O advogado da mineradora MMX, Celso Vilardi, negou hoje que tenha acessado os autos da investigação da Polícia Federal do Amapá dois dias antes de a operação Toque de Midas ter sido deflagrada - como afirmou hoje o superintendente da PF do Amapá, Anderson Fontel. Vilardi afirma que só teve acesso aos autos no próprio dia 11, quando a diligência já estava sendo realizada no Pará, no Amapá e no Rio, onde a sede da MMX e a residência de Eike Batista foram vasculhadas.

Agência Estado |

Vilardi diz que soube de uma eventual investigação sobre a MMX porque um agente da PF que dá aulas de Direito em uma faculdade de Macapá soltou a informação em plena sala de aula.

"O prejuízo já aconteceu. Tive acesso aos autos e neles não há nenhuma prova de que houve fraude na licitação", afirma o advogado da MMX. Vilardi conta que soube que o agente da PF falou sobre uma eventual operação contra a MMX por meio de uma aluna que testemunhou a informação e é casada com uma executivo da MMX.

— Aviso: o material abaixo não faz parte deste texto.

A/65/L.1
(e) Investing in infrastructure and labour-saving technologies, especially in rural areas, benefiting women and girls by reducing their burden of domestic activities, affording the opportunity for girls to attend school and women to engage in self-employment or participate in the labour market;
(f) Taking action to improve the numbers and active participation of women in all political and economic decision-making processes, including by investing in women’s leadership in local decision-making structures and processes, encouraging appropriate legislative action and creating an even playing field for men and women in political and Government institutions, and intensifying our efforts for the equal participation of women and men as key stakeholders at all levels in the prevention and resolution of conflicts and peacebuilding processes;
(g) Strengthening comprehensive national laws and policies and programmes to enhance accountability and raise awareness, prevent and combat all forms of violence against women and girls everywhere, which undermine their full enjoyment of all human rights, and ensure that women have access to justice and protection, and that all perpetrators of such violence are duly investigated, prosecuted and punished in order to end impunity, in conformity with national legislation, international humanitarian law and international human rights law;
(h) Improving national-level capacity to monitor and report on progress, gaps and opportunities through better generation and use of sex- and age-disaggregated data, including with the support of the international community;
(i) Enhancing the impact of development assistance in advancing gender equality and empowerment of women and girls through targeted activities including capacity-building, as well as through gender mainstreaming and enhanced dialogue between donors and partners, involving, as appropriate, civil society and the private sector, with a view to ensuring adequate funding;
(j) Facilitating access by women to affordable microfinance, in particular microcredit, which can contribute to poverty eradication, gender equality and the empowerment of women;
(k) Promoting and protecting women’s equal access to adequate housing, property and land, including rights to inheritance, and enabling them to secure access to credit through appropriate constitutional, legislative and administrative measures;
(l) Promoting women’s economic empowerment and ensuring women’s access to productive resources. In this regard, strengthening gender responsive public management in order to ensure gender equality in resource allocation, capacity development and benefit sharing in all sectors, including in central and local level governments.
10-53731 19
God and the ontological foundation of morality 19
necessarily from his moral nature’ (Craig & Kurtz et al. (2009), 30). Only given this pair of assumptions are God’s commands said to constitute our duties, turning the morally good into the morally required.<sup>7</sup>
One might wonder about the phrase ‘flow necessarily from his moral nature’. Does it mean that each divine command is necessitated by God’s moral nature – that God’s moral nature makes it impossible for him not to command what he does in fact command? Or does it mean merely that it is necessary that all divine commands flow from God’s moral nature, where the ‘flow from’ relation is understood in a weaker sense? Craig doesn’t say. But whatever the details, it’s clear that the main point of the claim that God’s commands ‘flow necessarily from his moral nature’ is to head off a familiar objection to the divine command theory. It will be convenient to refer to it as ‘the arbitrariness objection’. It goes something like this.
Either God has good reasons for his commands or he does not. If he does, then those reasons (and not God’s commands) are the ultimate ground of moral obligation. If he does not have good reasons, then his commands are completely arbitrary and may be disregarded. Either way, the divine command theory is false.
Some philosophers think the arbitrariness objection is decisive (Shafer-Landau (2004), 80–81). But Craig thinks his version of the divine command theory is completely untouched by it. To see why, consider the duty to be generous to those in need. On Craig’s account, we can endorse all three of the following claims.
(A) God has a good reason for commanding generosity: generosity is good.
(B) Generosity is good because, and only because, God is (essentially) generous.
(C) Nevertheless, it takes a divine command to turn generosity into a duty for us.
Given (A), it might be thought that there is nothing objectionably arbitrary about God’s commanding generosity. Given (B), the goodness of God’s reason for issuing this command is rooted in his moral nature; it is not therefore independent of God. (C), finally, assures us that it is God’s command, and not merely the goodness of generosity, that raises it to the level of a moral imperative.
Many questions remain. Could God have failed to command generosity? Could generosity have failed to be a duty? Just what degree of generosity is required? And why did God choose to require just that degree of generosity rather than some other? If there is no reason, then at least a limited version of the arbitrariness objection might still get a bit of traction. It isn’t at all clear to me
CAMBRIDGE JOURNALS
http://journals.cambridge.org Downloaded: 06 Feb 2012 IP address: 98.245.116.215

O advogado relata que sua primeira tentativa de acessar o inquérito ocorreu em 1º de julho na Justiça Federal do Amapá e na própria PF, que negaram o acesso. Depois disso, Vilardi conta que ajuizou um habeas-corpus no Tribunal Regional Federal de Brasília com o argumento de que o Supremo Tribunal Federal (STF) já havia consolidado entendimento no qual não existe investigação sigilosa.
Vilardi conta que o argumento foi aceito pelo TRF. Mesmo assim, diz ele, a PF do Amapá teria resistido a fornecer os dados da investigação sob a alegação de que os nomes das pessoas que poderiam ser alvo da investigação não estavam no sistema da PF.